Stanford: Public Pension Debt Jumps 84%, to $4.8 trillion

In this handout provided by the National Aeronautics and Space Administration (NASA), a se
Bill Ingalls/NASA via Getty Images

The latest report from the Stanford Institute for Economic Policy Research has revealed that the public pension debt for the 50 states and the District of Columbia jumped 84 percent in recent years, from $2.625 trillion in 2008 to $4.833 trillion in 2014.

Joe Nation, Ph.D. leads a distinguished group of Stanford University faculty, including Nobel Prize winner William F. Sharpe, who compile and analyze the actuarial, budgetary, demographic, and other financial data necessary to calculate U.S. public pension plan liabilities.

The SIEPR “Pension Tracker” site is especially illuminating, because the researchers calculate pension liabilities on a “market basis,” to understand how many dollars taxpayers need to invest in 20-year Treasury bonds at a fixed rate today to have enough money to pay their pension debt, and on an “actuarial basis,” at a much higher estimated investment return, to pay off employee pension obligations in the future.

Pension Tracker estimates the total public pension debt on a “market basis,” where all monies are invested in safe 20-year maturity Treasury bonds offering a constant yield of 2.18 percent, at about $41,219 per household, or about $15,037 per person.

Pension Tracker estimates that the total public pension debt on an “actuarial basis,” with an estimated variable future investment return, is $8,872 per household and $3,231 per person.

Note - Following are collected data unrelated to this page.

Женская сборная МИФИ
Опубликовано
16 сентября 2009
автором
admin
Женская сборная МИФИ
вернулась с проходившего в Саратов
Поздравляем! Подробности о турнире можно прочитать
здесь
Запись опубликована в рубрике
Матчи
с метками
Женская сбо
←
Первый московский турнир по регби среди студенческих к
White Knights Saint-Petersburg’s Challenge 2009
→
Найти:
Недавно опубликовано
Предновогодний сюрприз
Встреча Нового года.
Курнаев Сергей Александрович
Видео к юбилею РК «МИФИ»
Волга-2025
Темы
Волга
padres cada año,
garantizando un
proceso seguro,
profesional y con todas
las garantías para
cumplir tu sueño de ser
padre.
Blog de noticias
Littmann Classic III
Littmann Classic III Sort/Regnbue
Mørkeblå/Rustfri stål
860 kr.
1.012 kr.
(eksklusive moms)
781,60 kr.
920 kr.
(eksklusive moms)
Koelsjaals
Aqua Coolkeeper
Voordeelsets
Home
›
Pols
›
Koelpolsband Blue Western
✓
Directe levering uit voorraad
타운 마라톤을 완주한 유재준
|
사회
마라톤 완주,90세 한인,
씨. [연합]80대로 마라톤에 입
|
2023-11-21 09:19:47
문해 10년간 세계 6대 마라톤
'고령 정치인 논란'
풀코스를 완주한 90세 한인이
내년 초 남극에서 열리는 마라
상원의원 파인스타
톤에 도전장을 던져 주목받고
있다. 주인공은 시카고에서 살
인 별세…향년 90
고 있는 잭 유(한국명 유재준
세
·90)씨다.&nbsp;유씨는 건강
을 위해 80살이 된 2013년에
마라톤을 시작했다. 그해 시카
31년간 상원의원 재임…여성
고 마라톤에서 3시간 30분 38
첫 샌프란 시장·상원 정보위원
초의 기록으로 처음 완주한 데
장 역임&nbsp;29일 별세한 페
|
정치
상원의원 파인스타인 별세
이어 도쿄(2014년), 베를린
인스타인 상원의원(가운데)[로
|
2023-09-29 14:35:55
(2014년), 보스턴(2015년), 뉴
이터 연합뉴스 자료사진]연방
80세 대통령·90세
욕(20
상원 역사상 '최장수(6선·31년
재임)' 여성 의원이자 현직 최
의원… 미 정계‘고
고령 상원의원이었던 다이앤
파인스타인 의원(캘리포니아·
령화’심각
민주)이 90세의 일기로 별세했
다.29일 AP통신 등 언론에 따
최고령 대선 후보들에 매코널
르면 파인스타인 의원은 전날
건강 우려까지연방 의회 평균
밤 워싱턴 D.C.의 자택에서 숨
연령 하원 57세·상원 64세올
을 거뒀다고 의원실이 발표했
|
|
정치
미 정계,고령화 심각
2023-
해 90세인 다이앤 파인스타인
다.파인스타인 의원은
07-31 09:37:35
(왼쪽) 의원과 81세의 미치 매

Pension Tracker also finds a disproportionate impact on the “average” pension debt calculations due to the extraordinarily large impact of the “market based” pension debt per household for three states — Alaska, Illinois and California:

1) Alaska $113,137
2) Illinois $77,822
3) California $77,700

According to SIEPR, “The highest pension debt/household is in Alaska, with an estimated $113,137 figure; Illinois and California are in the second and third highest rankings at more than $77,000 per household.” The lowest state pension debt per household is in Tennessee at $17,761.

Illinois has the lowest “market funded ratio” (value of pension assets divided by market liability), at 23.3 percent. The other 49 U.S. states and Washington, D.C. have a market funded ratio that is almost twice as high, at 41.4 percent.

Despite over $8 trillion in federal deficit spending flowing to the states in the 6 years from 2008 to 2014, the Stanford Institute for Economic Policy Research report demonstrates that due to increasingly underfunded public employee pensions, the financial solvency for most states has declined substantially during the period.